# Instruction
When the listing below reaches the line that has "signal processing, and", start reproducing exactly; stop after the line that has "Air circulation is crucial for", and drop the pictures.

# Data
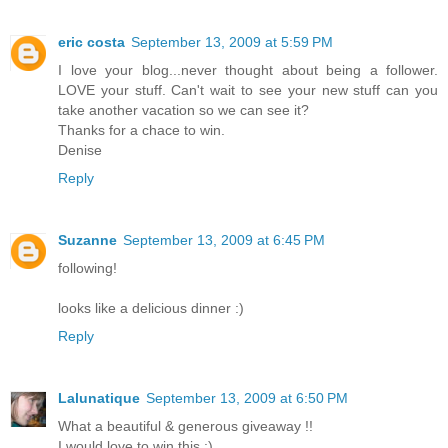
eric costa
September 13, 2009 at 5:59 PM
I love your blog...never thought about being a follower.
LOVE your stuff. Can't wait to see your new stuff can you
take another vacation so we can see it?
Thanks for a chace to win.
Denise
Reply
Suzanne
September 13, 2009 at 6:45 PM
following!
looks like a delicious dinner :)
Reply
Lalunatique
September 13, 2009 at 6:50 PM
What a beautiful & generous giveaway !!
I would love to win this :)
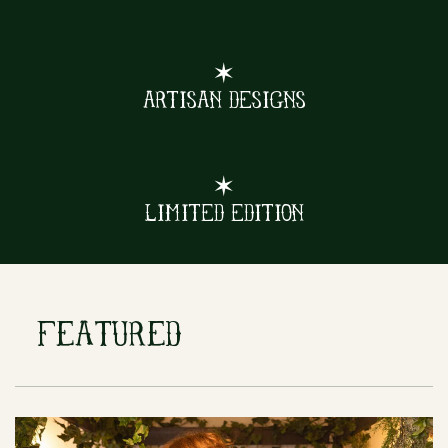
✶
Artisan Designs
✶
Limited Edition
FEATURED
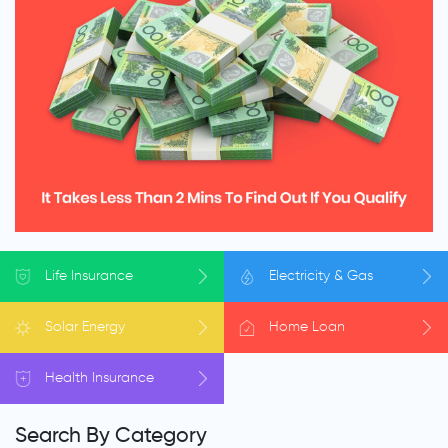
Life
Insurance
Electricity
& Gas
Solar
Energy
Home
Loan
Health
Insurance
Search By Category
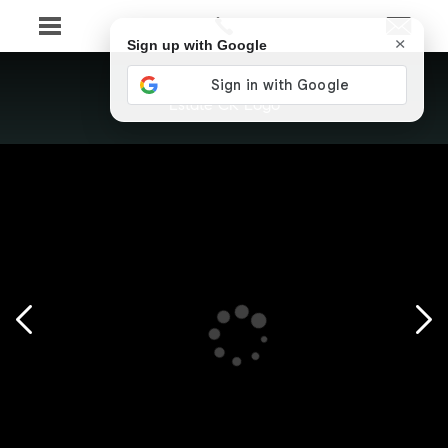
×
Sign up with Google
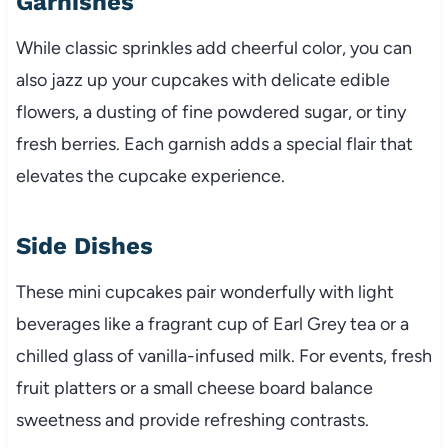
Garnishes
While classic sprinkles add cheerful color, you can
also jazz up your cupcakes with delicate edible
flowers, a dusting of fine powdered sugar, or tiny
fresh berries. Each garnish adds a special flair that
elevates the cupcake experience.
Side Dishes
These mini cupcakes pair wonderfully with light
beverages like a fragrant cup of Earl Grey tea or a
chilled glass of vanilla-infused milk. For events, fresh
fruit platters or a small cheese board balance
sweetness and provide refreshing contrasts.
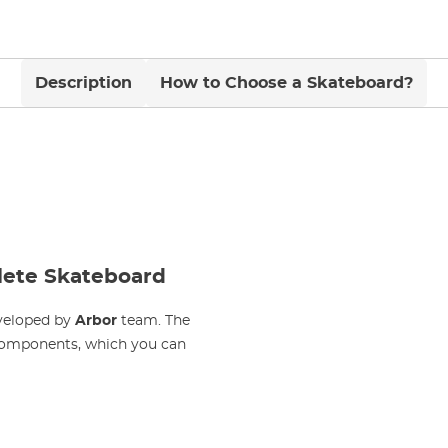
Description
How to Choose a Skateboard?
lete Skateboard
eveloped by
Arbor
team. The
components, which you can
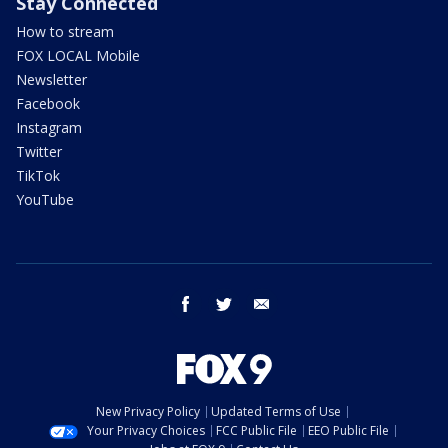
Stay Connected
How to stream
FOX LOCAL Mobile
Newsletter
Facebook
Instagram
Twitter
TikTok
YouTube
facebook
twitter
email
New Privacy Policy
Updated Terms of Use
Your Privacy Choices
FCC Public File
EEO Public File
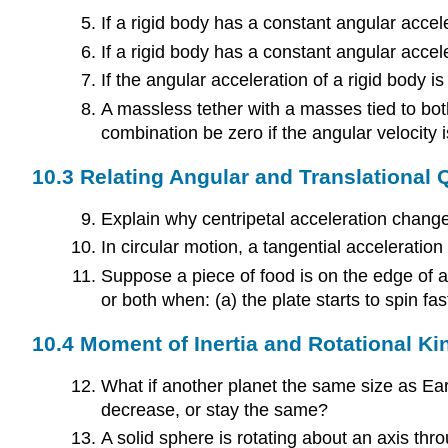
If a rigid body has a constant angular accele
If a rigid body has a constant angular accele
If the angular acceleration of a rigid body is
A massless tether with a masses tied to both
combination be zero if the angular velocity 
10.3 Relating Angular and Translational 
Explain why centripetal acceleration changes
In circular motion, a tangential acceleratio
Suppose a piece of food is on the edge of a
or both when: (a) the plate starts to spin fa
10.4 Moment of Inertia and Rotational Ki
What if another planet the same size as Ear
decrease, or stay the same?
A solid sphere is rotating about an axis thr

...

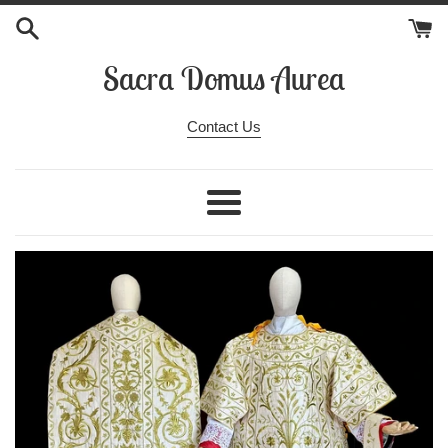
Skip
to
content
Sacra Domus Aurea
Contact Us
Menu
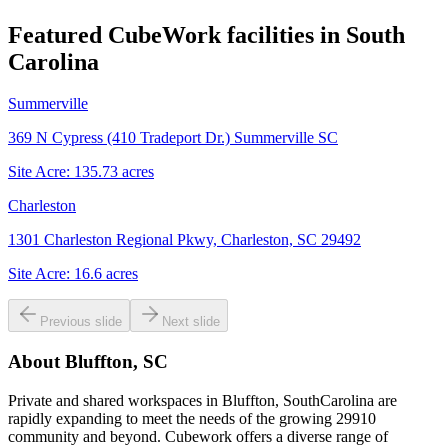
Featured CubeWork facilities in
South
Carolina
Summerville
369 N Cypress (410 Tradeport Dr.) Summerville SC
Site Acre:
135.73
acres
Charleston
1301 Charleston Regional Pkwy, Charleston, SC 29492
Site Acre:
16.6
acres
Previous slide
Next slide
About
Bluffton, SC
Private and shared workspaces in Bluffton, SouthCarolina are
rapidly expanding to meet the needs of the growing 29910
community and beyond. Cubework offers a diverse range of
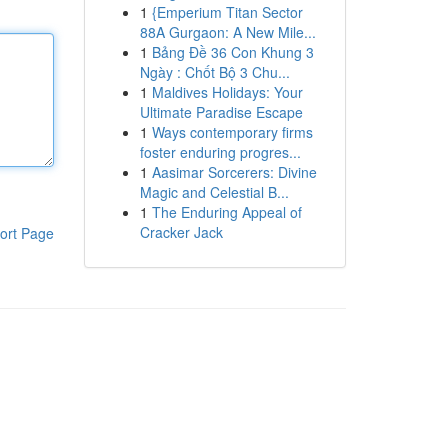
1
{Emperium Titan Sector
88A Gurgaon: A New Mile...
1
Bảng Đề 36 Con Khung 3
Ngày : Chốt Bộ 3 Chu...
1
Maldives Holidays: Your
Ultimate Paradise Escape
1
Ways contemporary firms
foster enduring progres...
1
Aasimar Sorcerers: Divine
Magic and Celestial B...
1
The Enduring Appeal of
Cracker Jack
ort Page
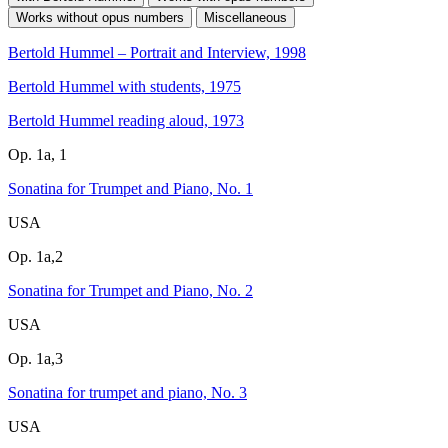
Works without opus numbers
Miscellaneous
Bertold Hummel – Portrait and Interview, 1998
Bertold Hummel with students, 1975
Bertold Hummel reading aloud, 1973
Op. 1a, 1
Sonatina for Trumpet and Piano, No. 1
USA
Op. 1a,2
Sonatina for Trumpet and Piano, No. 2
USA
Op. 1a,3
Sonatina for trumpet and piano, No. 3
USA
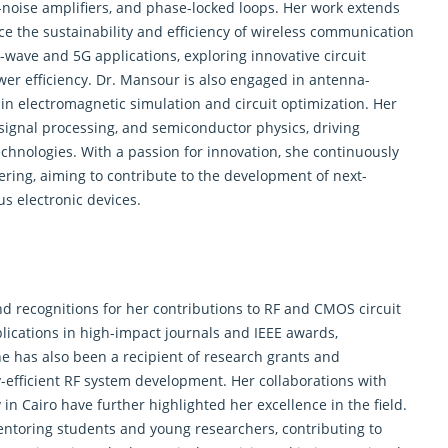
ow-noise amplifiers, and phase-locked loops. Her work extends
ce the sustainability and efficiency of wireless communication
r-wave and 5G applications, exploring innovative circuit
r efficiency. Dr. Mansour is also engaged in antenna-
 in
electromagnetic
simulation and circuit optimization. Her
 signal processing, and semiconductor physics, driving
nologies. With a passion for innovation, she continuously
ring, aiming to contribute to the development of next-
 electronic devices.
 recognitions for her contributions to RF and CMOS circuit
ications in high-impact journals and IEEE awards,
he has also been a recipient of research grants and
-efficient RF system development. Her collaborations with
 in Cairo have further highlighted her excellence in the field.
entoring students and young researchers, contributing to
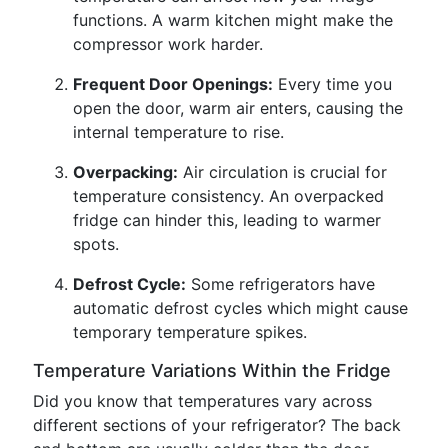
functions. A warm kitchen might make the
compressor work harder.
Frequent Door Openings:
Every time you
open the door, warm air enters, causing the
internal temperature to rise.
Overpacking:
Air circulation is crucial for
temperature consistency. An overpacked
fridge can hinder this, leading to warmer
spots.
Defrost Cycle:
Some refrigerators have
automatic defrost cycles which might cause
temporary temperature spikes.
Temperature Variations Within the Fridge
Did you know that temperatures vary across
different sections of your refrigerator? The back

# Solved problem
 signal processing, and semiconductor physics, driving
nologies. With a passion for innovation, she continuously
ring, aiming to contribute to the development of next-
 electronic devices.
 recognitions for her contributions to RF and CMOS circuit
ications in high-impact journals and IEEE awards,
he has also been a recipient of research grants and
-efficient RF system development. Her collaborations with
 in Cairo have further highlighted her excellence in the field.
entoring students and young researchers, contributing to
functions. A warm kitchen might make the
compressor work harder.
Frequent Door Openings:
Every time you
open the door, warm air enters, causing the
internal temperature to rise.
Overpacking:
Air circulation is crucial for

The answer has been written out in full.